La Universidad Central de
Venezuela ha sido escuela de tolerancia, de respeto por las ideas de otros, de
valentía, como la de tu maestro Calvani, para defender su pensamiento y sus
convicciones. Un cargo, una encomienda accidental, una responsabilidad como la
de representar a Venezuela ante la Organización de Estados Americanos, no es
compatible con una posición que reniega de los sentimientos más nobles de un
ser humano.
No creo exagerar en lo más
mínimo, Roy, por lo que digo y pienso. Es el sentir de cualquier venezolano que
capte lo que tú dijiste, en ese momento, en ese auditorio, ante la mirada y en
las circunstancias que vive el país, que no son las de la sede de la Embajada
de Venezuela en Estados Unidos.
Después de tan infausta declaración
solo cabe, sin tratar de enmendar el entuerto con rebuscadas explicaciones que
nada aclaran, reconocer el grave error cometido, aunque ello parezca ajeno a
quienes detentan el poder.
La mayoría de los venezolanos no
hemos aprendido la lección del odio que algunos han querido inculcarnos. Por
encima de todo, a pesar de todo, nos reconocemos como hermanos y a pesar de las
diferencias, estamos dispuestos a compartir un país que se niega a la
exclusión, a la desigualdad y a la intolerancia.

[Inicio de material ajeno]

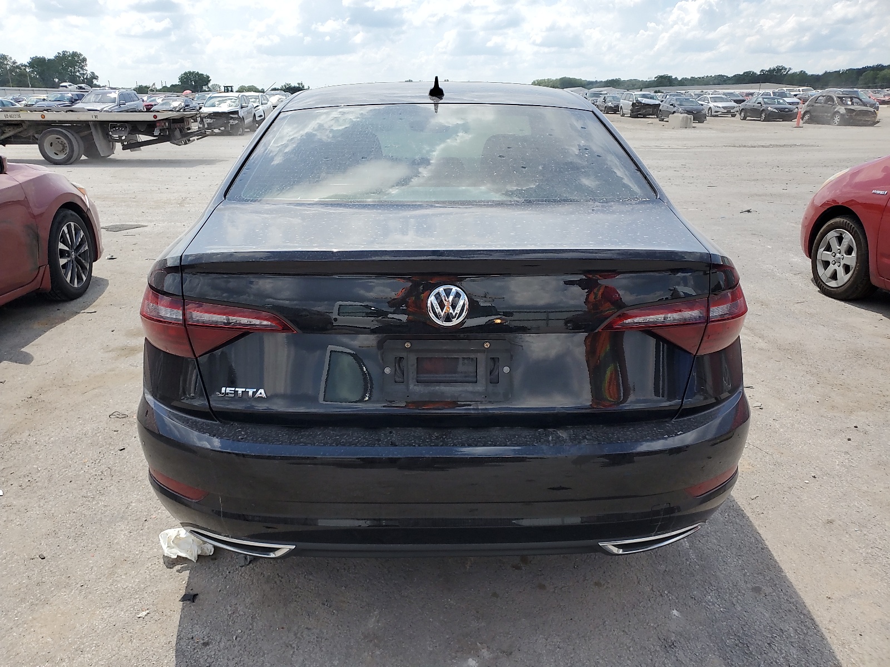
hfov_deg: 67.3
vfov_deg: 53.1
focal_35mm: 26
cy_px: 334
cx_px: 445
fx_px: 668
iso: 50
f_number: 1.5
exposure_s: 1/3333
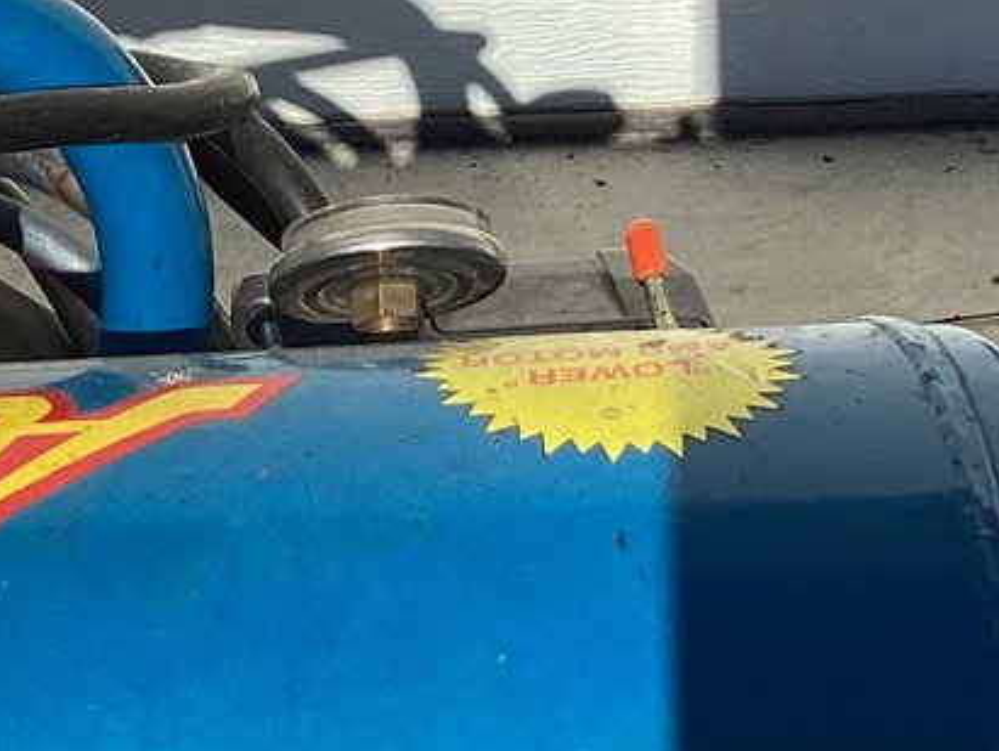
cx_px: -349
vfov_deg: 12.6
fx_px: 3293
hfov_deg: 16.2
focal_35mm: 114
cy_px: 1007
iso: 25
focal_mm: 3.3
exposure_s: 1/1852
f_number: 2.4
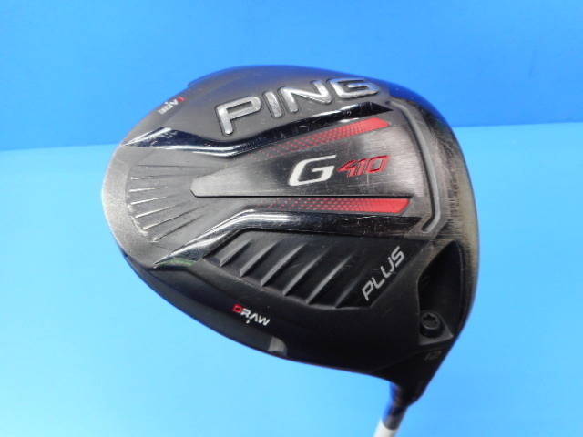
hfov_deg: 69.4
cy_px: 218
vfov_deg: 54.9
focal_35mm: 25
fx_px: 421
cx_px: 292
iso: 200
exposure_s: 1/30
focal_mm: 4.5
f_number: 3.7
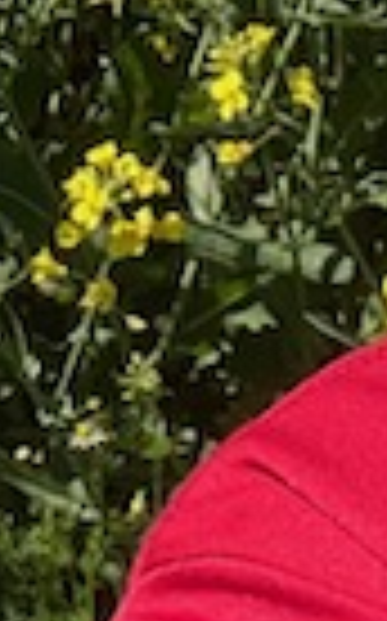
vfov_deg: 11.4
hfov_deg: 7.3
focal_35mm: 177
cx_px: -130
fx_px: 2993
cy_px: -288
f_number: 2.2
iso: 25
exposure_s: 1/628
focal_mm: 2.71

Por supuesto, a pesar de mi
presunta especialidad, me niego a encuadrar tu dicho en un estrecho tipo penal.
El problema y el reproche es fundamentalmente ético y es materia de valores,
asignatura pendiente que no podremos arrastrar para siempre y que exige ser reconstituida
con una sanación verdadera que nos devuelva lo más hermoso del ser venezolano.